Wie Schubladen in Apothekerschränken

Beet mit fetten Ölen

Im Riedberger Arzneigarten wächst Heilsames und Giftiges

„Braucht man in der modernen Biowissenschaft überhaupt noch einen botanischen Garten?“ Die Frage, die Ilse Zündorf, Akademische Oberrätin am Institut für Pharmazeutische Biologie der Goethe-Universität Frankfurt, zu Beginn ihrer Führung durch den Riedberger Arzneipflanzengarten stellte, entpuppte sich schnell als rhetorisch. Nicht nur am Tag des Frühlingsfests dient das satte Grün vor dem Riedberger Biozentrum dem naturwissenschaftlichen Campus als Forschungsstätte. Der Arzneipflanzengarten existiert bereits seit 2014 und wird auch in Zukunft ein integraler Bestandteil der dort ansässigen Wissenschaften sein.

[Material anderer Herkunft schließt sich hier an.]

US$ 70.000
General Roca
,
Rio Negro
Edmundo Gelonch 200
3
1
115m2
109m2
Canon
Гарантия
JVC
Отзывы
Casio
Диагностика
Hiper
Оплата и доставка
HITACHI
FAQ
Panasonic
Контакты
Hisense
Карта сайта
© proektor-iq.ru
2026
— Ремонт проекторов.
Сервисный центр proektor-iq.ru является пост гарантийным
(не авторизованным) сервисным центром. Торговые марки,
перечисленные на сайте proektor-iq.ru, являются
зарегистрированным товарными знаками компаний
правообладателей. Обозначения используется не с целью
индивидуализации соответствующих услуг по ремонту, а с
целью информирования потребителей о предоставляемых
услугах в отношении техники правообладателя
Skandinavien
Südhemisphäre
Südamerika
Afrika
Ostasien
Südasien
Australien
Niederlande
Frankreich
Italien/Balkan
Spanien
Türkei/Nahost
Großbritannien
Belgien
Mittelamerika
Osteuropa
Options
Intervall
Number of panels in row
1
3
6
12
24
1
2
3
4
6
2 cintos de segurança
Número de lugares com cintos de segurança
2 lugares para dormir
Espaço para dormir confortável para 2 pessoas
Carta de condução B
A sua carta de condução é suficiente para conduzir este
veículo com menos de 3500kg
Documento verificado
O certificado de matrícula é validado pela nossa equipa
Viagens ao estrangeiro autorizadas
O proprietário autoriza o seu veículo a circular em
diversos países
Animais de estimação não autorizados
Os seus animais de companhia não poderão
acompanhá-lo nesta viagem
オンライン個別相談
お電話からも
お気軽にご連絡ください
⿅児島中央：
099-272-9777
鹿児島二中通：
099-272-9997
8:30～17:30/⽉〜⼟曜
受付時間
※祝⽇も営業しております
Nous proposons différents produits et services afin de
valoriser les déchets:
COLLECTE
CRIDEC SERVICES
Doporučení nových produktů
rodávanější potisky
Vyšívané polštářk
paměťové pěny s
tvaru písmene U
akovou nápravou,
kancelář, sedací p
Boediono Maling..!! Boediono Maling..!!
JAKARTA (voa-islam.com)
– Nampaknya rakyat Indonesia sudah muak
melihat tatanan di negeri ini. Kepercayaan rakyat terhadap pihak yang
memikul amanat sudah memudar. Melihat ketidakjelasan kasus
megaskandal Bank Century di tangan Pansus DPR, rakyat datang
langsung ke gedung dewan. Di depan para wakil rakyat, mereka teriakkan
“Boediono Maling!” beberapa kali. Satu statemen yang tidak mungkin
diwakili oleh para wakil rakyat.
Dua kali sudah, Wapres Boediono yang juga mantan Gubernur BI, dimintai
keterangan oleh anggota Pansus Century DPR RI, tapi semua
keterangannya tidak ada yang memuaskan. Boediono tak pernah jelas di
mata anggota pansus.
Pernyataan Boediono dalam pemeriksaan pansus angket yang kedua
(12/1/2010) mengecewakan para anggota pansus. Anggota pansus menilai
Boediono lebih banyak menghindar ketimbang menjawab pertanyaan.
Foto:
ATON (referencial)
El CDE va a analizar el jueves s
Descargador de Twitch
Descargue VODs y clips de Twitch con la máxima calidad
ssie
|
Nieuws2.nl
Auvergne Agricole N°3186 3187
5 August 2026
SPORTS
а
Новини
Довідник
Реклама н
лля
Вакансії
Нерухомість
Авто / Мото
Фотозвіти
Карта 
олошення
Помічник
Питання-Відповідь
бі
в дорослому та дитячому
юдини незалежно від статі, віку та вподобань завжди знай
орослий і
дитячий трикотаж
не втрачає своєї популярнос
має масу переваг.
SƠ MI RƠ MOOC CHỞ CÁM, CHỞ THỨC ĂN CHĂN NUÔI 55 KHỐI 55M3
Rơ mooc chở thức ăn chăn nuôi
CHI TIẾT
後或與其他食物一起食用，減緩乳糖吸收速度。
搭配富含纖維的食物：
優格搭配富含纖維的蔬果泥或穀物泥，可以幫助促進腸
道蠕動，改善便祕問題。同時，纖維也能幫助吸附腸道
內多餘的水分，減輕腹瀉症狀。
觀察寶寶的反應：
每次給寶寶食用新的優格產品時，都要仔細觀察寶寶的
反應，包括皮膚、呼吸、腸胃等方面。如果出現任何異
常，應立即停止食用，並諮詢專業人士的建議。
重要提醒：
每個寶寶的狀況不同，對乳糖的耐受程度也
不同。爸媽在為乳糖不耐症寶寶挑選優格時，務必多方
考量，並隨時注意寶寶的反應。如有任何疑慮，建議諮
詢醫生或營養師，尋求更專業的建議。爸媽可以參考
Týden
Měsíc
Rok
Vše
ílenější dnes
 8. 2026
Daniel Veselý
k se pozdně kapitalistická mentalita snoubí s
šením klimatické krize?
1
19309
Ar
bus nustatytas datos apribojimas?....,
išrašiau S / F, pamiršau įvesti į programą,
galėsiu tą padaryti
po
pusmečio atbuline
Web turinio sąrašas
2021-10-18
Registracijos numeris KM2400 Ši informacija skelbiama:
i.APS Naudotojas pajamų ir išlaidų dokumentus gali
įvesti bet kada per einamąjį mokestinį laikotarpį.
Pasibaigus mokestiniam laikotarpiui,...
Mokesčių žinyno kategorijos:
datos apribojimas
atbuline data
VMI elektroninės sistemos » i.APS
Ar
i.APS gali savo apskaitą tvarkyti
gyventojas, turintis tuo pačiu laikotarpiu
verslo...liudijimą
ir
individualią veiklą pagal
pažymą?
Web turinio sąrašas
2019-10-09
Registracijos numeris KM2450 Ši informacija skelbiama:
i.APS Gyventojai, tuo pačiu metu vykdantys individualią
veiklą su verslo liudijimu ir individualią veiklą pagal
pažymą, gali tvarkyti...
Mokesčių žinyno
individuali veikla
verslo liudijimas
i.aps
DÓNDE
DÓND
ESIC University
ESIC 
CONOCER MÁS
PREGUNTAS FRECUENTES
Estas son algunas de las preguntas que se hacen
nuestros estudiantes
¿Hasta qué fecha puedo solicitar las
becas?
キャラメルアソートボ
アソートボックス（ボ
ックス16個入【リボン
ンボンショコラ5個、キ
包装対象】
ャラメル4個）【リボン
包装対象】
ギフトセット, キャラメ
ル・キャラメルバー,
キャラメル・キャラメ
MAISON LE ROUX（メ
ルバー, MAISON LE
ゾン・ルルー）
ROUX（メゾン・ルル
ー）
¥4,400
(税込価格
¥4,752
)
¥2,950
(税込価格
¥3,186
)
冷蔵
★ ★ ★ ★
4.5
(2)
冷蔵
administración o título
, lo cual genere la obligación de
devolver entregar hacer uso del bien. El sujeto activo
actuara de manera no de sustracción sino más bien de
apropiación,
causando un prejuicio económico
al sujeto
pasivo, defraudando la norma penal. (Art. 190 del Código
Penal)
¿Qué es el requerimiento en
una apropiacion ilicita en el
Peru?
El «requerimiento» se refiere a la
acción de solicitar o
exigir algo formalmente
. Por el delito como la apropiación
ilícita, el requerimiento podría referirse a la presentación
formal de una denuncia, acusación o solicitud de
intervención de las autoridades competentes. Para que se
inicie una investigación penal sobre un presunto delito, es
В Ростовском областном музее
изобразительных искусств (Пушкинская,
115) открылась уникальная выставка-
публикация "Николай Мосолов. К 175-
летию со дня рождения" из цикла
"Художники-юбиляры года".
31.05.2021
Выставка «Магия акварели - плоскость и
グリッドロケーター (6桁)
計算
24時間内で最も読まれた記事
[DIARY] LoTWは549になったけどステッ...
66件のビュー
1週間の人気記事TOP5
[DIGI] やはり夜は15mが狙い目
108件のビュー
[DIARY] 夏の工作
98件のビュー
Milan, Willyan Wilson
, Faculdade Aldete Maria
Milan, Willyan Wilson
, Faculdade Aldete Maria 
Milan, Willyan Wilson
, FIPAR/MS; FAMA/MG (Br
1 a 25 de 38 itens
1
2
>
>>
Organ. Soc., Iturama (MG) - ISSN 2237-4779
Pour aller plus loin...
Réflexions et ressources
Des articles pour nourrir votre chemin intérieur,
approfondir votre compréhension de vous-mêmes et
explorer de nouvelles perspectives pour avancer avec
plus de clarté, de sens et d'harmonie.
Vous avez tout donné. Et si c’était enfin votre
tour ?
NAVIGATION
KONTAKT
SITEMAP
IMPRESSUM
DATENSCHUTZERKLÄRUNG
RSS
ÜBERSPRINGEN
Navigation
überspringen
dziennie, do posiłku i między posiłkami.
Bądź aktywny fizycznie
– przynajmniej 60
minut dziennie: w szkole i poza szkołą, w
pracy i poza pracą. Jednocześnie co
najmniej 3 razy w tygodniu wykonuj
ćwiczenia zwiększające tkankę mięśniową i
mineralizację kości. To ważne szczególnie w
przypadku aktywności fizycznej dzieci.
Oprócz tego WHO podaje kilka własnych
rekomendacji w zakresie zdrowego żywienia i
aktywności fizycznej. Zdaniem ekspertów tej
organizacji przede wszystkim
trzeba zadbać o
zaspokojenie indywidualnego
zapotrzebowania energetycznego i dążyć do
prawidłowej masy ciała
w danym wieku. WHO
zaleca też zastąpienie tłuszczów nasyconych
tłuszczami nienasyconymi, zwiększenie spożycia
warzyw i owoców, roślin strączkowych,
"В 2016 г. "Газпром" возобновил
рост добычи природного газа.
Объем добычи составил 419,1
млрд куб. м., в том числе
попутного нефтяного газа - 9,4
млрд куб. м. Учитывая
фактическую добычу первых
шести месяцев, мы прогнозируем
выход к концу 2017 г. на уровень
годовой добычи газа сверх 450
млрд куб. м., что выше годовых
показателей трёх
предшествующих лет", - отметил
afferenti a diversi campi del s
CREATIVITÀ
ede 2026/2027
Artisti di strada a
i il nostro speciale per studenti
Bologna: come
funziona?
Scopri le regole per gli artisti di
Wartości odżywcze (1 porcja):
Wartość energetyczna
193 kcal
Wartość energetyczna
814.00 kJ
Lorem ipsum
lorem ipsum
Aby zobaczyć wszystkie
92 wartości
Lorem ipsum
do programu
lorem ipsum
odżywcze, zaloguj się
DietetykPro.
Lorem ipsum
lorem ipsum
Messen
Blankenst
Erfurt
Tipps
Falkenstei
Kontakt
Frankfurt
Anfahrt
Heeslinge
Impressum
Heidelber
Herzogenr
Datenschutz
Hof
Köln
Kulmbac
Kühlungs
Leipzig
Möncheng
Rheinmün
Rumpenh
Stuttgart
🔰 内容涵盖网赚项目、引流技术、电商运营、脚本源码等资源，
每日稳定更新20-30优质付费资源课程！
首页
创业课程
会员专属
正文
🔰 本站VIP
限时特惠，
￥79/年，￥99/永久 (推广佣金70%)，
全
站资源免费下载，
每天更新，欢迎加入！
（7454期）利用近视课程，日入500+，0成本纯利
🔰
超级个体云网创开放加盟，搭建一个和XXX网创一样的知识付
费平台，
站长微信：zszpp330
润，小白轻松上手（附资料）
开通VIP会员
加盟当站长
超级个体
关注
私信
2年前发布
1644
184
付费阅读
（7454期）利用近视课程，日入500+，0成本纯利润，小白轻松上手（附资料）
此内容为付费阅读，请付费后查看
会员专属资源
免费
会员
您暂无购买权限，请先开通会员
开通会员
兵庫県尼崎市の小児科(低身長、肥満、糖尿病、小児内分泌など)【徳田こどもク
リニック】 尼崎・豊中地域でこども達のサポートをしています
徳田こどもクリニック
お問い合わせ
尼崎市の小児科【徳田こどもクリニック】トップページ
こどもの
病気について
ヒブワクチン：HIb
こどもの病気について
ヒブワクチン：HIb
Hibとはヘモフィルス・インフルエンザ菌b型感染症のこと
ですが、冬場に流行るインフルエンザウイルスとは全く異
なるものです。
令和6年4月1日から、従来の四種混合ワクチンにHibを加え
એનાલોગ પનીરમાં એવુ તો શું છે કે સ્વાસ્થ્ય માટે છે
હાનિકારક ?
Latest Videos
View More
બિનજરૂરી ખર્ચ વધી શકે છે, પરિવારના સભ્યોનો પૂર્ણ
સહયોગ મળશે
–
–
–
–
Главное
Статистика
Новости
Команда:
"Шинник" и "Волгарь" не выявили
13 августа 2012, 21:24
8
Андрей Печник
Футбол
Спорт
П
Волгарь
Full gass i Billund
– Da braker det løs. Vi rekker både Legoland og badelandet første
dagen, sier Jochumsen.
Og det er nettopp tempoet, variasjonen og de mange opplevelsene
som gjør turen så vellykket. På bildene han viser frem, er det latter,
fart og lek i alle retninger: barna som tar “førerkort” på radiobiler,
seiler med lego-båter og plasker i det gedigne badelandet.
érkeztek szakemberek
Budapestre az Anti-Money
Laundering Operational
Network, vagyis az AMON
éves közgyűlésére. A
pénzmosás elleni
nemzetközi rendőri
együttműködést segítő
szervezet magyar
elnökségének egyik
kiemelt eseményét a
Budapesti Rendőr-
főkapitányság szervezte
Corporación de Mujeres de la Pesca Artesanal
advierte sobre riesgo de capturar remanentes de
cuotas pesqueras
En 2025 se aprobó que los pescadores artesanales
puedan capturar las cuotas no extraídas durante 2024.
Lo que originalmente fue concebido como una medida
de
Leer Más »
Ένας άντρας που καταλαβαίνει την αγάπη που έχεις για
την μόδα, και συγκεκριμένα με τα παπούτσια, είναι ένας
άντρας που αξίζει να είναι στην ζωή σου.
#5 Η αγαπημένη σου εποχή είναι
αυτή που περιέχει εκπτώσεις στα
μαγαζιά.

Wie in Schubladen in Apothekerschränken einsortiert reihen sich die Stoffgruppen hangabwärts. Hier finden sich Phenole, Schwefelstoffe und Alkaloide. Aber auch solche Stoffe, die man für üblich aus der Küche kennt, tischt der Garten auf. Die Stoffgruppe „Fette Öle“ springt sofort ins Auge und dürfte den meisten Besuchern geläufig sein. Beim Gang durch die Beete möchte man mitunter in den Gewürz- statt in den Apothekerschrank greifen: Minze, Thymian und Lavendel wachsen im Fach für Ätherische Öle. Die Kamille ist gleich in mehreren Beeten vertreten, Saponine wiederum kennt man als Seifenstoffe aus dem heimischen Badezimmer. Dabei riechen und schmecken die Gewächse nicht nur gut. Ihnen allen ist ihre potenziell krankheitslindernde Wirkung gemein. Die Arzneipflanzen können bei Kopfschmerzen, Nervosität und Verdauungsbeschwerden helfen. Mit dem Thema Teebaumöl bei Hautbeschwerden kennen sich auch die Führungsteilnehmer gut aus.

Mit Vorsicht genießen

Allerdings: Nicht alle Gewächse im Arzneipflanzengarten sind alltagstauglich. Wer seine Hoffnung in den großen Ginkgo-Baum steckt, sollte beachten, dass ein Tee allein nicht reicht, um Schwierigkeiten beim Erinnern entgegenzuwirken. Zur Verbesserung der Gedächtnisleistung wird ein Extrakt benötigt, das aus den Blättern des Baumes gewonnen wird. Erst in extrahierter Form kann die Pflanze ihre durchblutungsfördernde Wirkung entfalten und so zum Beispiel Demenzerkrankungen im Anfangsstadium verlangsamen.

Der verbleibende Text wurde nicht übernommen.